◆ What is needed:
When you write out the records, keep every line exactly as it is.

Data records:
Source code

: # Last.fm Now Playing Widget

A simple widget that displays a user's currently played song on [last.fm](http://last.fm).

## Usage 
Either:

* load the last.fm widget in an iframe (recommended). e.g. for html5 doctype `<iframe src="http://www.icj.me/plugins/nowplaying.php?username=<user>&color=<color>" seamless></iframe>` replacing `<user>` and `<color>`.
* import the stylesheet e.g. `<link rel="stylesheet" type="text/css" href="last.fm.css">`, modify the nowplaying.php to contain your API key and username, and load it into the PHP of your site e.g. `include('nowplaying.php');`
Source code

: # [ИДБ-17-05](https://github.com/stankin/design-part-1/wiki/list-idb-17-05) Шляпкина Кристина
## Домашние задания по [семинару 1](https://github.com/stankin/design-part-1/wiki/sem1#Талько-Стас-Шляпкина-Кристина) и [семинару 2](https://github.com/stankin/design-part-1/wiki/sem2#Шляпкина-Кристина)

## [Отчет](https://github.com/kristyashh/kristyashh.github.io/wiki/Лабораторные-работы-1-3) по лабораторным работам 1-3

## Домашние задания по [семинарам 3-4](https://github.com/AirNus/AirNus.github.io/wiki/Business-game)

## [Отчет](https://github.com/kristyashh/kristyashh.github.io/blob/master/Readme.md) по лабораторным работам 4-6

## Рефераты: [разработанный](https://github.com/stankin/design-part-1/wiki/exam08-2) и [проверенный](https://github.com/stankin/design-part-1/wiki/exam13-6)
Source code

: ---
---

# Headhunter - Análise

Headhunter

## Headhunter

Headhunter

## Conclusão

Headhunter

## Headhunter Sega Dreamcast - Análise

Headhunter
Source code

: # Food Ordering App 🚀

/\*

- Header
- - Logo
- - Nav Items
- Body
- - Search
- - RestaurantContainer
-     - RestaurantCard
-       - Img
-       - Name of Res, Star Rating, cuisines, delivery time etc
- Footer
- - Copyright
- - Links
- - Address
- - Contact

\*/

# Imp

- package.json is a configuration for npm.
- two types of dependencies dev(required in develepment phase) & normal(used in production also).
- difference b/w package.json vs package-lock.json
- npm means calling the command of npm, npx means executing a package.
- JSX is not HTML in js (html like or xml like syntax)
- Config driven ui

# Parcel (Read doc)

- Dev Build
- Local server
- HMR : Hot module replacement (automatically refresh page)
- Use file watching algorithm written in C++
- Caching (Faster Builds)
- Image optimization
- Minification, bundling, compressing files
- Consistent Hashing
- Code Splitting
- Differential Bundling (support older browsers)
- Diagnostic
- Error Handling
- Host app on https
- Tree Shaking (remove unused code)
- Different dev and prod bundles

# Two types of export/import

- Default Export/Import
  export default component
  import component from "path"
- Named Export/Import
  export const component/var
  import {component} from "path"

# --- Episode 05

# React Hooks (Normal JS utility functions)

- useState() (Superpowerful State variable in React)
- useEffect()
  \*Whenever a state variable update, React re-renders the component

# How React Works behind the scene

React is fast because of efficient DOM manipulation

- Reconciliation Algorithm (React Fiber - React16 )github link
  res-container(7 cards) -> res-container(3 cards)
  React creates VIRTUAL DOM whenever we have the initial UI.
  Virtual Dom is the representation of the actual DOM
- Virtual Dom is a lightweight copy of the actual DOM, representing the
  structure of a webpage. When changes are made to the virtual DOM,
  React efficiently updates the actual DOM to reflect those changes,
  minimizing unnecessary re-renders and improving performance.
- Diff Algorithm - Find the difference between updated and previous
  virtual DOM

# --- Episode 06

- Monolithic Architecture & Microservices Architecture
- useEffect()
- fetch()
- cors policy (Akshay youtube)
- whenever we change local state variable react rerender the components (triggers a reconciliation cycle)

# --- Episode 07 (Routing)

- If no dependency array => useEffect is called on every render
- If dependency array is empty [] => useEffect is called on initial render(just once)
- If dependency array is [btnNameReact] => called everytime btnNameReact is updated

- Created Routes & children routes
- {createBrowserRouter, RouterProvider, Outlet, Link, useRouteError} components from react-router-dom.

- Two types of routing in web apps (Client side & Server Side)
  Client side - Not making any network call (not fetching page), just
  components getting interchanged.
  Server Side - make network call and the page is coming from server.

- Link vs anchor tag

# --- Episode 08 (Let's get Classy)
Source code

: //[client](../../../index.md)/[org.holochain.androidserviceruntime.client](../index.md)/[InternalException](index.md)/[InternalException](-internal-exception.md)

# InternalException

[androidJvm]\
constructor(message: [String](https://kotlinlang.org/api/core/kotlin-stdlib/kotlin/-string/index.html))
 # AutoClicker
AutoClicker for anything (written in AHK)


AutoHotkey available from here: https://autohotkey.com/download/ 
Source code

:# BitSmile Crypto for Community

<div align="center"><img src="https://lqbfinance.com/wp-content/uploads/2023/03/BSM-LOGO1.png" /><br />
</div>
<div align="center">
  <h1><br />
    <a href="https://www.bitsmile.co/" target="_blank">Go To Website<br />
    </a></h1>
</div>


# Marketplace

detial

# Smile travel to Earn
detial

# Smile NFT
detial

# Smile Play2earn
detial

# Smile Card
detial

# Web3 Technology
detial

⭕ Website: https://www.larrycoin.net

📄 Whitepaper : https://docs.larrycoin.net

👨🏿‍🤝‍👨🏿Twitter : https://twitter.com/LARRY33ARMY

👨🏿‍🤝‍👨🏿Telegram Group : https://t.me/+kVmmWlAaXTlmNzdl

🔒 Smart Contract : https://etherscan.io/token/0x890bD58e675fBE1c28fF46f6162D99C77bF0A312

◆ Output of the exercise:
Source code

: # Last.fm Now Playing Widget

A simple widget that displays a user's currently played song on [last.fm](http://last.fm).

## Usage 
Either:

* load the last.fm widget in an iframe (recommended). e.g. for html5 doctype `<iframe src="http://www.icj.me/plugins/nowplaying.php?username=<user>&color=<color>" seamless></iframe>` replacing `<user>` and `<color>`.
* import the stylesheet e.g. `<link rel="stylesheet" type="text/css" href="last.fm.css">`, modify the nowplaying.php to contain your API key and username, and load it into the PHP of your site e.g. `include('nowplaying.php');`
Source code

: # [ИДБ-17-05](https://github.com/stankin/design-part-1/wiki/list-idb-17-05) Шляпкина Кристина
## Домашние задания по [семинару 1](https://github.com/stankin/design-part-1/wiki/sem1#Талько-Стас-Шляпкина-Кристина) и [семинару 2](https://github.com/stankin/design-part-1/wiki/sem2#Шляпкина-Кристина)

## [Отчет](https://github.com/kristyashh/kristyashh.github.io/wiki/Лабораторные-работы-1-3) по лабораторным работам 1-3

## Домашние задания по [семинарам 3-4](https://github.com/AirNus/AirNus.github.io/wiki/Business-game)

## [Отчет](https://github.com/kristyashh/kristyashh.github.io/blob/master/Readme.md) по лабораторным работам 4-6

## Рефераты: [разработанный](https://github.com/stankin/design-part-1/wiki/exam08-2) и [проверенный](https://github.com/stankin/design-part-1/wiki/exam13-6)
Source code

: ---
---

# Headhunter - Análise

Headhunter

## Headhunter

Headhunter

## Conclusão

Headhunter

## Headhunter Sega Dreamcast - Análise

Headhunter
Source code

: # Food Ordering App 🚀

/\*

- Header
- - Logo
- - Nav Items
- Body
- - Search
- - RestaurantContainer
-     - RestaurantCard
-       - Img
-       - Name of Res, Star Rating, cuisines, delivery time etc
- Footer
- - Copyright
- - Links
- - Address
- - Contact

\*/

# Imp

- package.json is a configuration for npm.
- two types of dependencies dev(required in develepment phase) & normal(used in production also).
- difference b/w package.json vs package-lock.json
- npm means calling the command of npm, npx means executing a package.
- JSX is not HTML in js (html like or xml like syntax)
- Config driven ui

# Parcel (Read doc)

- Dev Build
- Local server
- HMR : Hot module replacement (automatically refresh page)
- Use file watching algorithm written in C++
- Caching (Faster Builds)
- Image optimization
- Minification, bundling, compressing files
- Consistent Hashing
- Code Splitting
- Differential Bundling (support older browsers)
- Diagnostic
- Error Handling
- Host app on https
- Tree Shaking (remove unused code)
- Different dev and prod bundles

# Two types of export/import

- Default Export/Import
  export default component
  import component from "path"
- Named Export/Import
  export const component/var
  import {component} from "path"

# --- Episode 05

# React Hooks (Normal JS utility functions)

- useState() (Superpowerful State variable in React)
- useEffect()
  \*Whenever a state variable update, React re-renders the component

# How React Works behind the scene

React is fast because of efficient DOM manipulation

- Reconciliation Algorithm (React Fiber - React16 )github link
  res-container(7 cards) -> res-container(3 cards)
  React creates VIRTUAL DOM whenever we have the initial UI.
  Virtual Dom is the representation of the actual DOM
- Virtual Dom is a lightweight copy of the actual DOM, representing the
  structure of a webpage. When changes are made to the virtual DOM,
  React efficiently updates the actual DOM to reflect those changes,
  minimizing unnecessary re-renders and improving performance.
- Diff Algorithm - Find the difference between updated and previous
  virtual DOM

# --- Episode 06

- Monolithic Architecture & Microservices Architecture
- useEffect()
- fetch()
- cors policy (Akshay youtube)
- whenever we change local state variable react rerender the components (triggers a reconciliation cycle)

# --- Episode 07 (Routing)

- If no dependency array => useEffect is called on every render
- If dependency array is empty [] => useEffect is called on initial render(just once)
- If dependency array is [btnNameReact] => called everytime btnNameReact is updated

- Created Routes & children routes
- {createBrowserRouter, RouterProvider, Outlet, Link, useRouteError} components from react-router-dom.

- Two types of routing in web apps (Client side & Server Side)
  Client side - Not making any network call (not fetching page), just
  components getting interchanged.
  Server Side - make network call and the page is coming from server.

- Link vs anchor tag

# --- Episode 08 (Let's get Classy)
Source code

: //[client](../../../index.md)/[org.holochain.androidserviceruntime.client](../index.md)/[InternalException](index.md)/[InternalException](-internal-exception.md)

# InternalException

[androidJvm]\
constructor(message: [String](https://kotlinlang.org/api/core/kotlin-stdlib/kotlin/-string/index.html))
 # AutoClicker
AutoClicker for anything (written in AHK)


AutoHotkey available from here: https://autohotkey.com/download/ 
Source code

:# BitSmile Crypto for Community

<div align="center"><img src="https://lqbfinance.com/wp-content/uploads/2023/03/BSM-LOGO1.png" /><br />
</div>
<div align="center">
  <h1><br />
    <a href="https://www.bitsmile.co/" target="_blank">Go To Website<br />
    </a></h1>
</div>


# Marketplace

detial

# Smile travel to Earn
detial

# Smile NFT
detial

# Smile Play2earn
detial

# Smile Card
detial

# Web3 Technology
detial

⭕ Website: https://www.larrycoin.net

📄 Whitepaper : https://docs.larrycoin.net

👨🏿‍🤝‍👨🏿Twitter : https://twitter.com/LARRY33ARMY

👨🏿‍🤝‍👨🏿Telegram Group : https://t.me/+kVmmWlAaXTlmNzdl

🔒 Smart Contract : https://etherscan.io/token/0x890bD58e675fBE1c28fF46f6162D99C77bF0A312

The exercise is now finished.